Data released on Monday showed that German industrial orders fell considerably more than expected in October due to weaker overseas demand for capital goods such as cars, further clouding the outlook for manufacturers in Europe's largest economy.
In Germany's mighty automobile industry and other key sectors of the economy, a pandemic-related scarcity of microchips and other electronic components has created massive supply bottlenecks and production issues.
Orders for 'Made in Germany' goods fell 6.9% in seasonally adjusted terms in October, following a corrected increase of 1.8% in September, data from the Federal Statistics Office showed.

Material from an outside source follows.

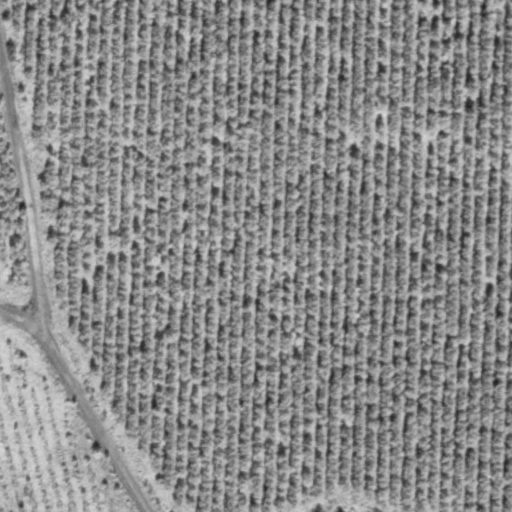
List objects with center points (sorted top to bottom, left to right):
road: (24, 205)
road: (83, 401)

Industrial orders were down 1.8%, excluding distorting variables from rare bookings for major industrial goods such as planes, according to the data. Foreign orders declined more than 13% MoM, with demand from non-eurozone nations like China particularly sluggish. Domestic orders increased by 3.4%.

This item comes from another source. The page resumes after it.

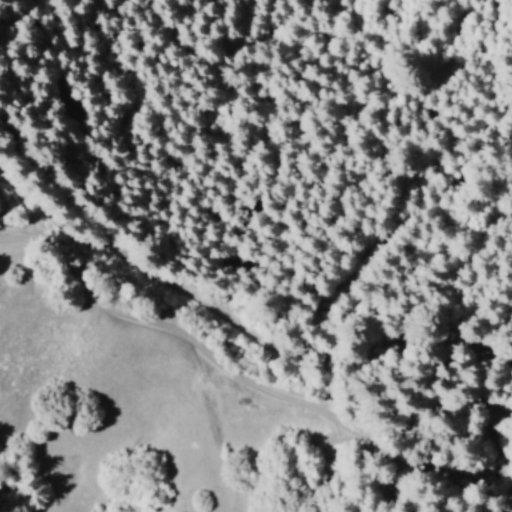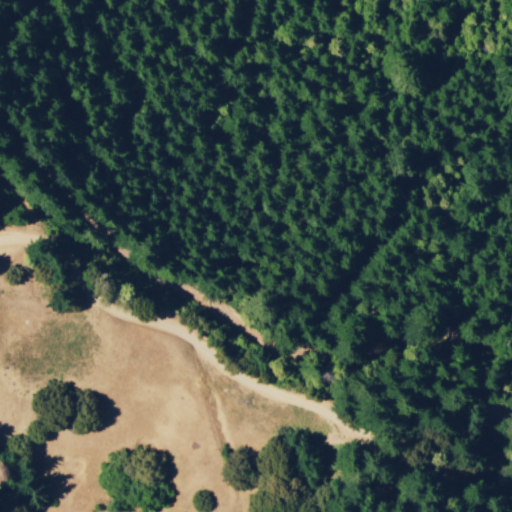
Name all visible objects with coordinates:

"New Asian lockdowns are slowing down the sector in Germany," said VP Bank analyst Thomas Gitzel, who added that the current wave of coronavirus infections around the world was putting a new strain on the global economy.
Domestic demand should remain robust thanks to the new ruling coalition's commitment to major green economy investment, Gitzel said.
He added that "the economy's decarbonization necessitates significant investments in new technologies. This can and will benefit German industry."